Splitting is part of a larger design pattern succinctly identified in a paper by Hadley Wickham as: split, apply, combine .
This is, in my mind, a more lucid formulation of “map, reduce” to include key selection (“split”) as a distinct step before any map/apply.
4. Sample Your Data
Let’s say hypothetically you’ve got 200 GBs of data from your portmanteau of a start-up, FaceLink. Someone wants to know if more people visit on Mondays or Fridays, what do you do?
Before you wonder “if only I had 64 GB of RAM on my MacBook Pro”, or fire up a Hadoop streaming job, try this: look at a 10k sample of data.

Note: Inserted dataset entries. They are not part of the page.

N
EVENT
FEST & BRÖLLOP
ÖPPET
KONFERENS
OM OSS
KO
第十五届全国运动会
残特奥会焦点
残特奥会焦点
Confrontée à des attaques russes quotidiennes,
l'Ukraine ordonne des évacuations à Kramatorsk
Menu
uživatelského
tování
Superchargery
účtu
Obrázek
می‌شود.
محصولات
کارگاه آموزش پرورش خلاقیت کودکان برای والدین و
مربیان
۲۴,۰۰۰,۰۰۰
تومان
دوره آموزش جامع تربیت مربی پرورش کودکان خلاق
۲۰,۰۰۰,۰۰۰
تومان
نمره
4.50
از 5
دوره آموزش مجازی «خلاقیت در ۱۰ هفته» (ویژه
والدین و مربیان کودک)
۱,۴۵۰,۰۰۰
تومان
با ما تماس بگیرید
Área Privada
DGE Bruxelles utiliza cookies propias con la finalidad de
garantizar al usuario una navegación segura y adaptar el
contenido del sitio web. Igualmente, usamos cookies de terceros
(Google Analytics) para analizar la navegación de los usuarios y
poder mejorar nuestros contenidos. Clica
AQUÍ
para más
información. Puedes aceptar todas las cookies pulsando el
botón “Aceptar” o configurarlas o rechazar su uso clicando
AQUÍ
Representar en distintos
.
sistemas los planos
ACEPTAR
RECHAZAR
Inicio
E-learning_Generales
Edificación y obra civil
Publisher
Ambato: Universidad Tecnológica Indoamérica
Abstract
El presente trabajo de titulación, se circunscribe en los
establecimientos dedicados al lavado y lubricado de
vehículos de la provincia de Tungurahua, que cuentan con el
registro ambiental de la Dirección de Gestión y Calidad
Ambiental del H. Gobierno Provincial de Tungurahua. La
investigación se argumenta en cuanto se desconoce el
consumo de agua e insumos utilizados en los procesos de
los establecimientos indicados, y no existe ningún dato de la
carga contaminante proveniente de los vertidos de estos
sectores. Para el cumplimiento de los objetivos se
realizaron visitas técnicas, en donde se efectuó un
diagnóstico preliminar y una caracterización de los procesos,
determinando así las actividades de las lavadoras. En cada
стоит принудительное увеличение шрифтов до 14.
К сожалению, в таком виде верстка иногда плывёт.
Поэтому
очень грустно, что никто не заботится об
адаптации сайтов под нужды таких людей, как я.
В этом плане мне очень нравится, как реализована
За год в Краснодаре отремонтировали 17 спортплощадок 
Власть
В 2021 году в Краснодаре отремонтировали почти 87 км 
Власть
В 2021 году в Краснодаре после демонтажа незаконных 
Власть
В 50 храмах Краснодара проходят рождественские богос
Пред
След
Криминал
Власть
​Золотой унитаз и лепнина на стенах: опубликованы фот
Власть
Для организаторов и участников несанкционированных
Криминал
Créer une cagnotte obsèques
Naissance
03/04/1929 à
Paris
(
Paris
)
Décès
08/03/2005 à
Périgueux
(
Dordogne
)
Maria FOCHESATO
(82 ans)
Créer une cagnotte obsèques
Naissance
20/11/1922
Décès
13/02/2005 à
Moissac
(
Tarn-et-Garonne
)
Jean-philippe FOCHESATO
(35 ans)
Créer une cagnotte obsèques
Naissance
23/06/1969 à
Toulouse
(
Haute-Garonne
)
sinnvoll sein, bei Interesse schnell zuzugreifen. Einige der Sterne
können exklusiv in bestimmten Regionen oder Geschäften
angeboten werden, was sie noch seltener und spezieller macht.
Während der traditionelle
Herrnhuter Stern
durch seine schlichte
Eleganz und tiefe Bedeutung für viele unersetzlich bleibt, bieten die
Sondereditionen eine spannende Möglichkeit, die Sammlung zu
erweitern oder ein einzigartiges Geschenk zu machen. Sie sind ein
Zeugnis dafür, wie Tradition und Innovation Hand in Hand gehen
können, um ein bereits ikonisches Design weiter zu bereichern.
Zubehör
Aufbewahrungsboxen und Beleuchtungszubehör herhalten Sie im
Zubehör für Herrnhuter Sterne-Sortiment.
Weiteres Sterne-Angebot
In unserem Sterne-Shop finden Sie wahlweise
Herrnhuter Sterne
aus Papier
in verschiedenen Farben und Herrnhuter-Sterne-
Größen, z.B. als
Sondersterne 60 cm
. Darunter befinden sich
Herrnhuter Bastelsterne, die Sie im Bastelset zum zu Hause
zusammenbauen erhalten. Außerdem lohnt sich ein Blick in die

It’s easy to visually inspect, or pull into R and plot.
Sampling allows you to quickly iterate your approach, and work around edge cases (say, pesky unescaped line terminators), before running a many-hour job on the full monty.
That said, sampling can bite you if you’re not careful: when data is skewed, which it always is, it can be hard to estimate joint-distributions – comparing the means of California vs Alaska, for example, if your sample is dominated by Californians (an issue that statistics, that sexy skill, can address).
5. Smart Borrows, But Genius Uses Open Source
Before you create something new out of whole cloth, pause and consider that someone else may have already seen it, solved it, and open-sourced it.
A Google Code Search may find turn up a regular expression for that obscure data format.
The open source community allows you, if not to stand on the shoulders of giants, to at least rely on the gruntwork of fellow geeks.
6. Keep Your Head in the Cloud
This past week, an engineer friend was just thinking about buying a dream desktop: a high RAM, multi-core box to run machine learning code over TBs of data.
I told him it was a terrible idea.
Why? Because the data he wants to work on isn’t local, it’s on an Amazon EC2 cluster. It’d take hours to download those TBs over a cable connection.
If you want to compute locally, pull down a sample. But if your data is in the cloud, that’s where your tools and code should be.
7. Don’t Be Clever
I once heard Brewster Kahle discuss managing the Internet Archive’s many-petabyte data platform: “everytime one of our engineers comes to me with a new, ingenious and clever idea for managing our data, I have a response: ‘You’re fired.’”
Hyperbole aside, his point is well-taken: cleverness doesn’t scale.
When dealing with big data, embrace standards and use commonly available tools. Most of all, keep it simple, because simplicity scales.
I know of a firm that, several years ago, decided to fork one part of Hadoop because they had a more clever approach. Today, they are several versions behind the latest release, and devoting time & energy to back-porting changes.
Cleverness rarely pays off. Focus your precious programmer-hours on the problems that are unsolved, not simply unoptimized.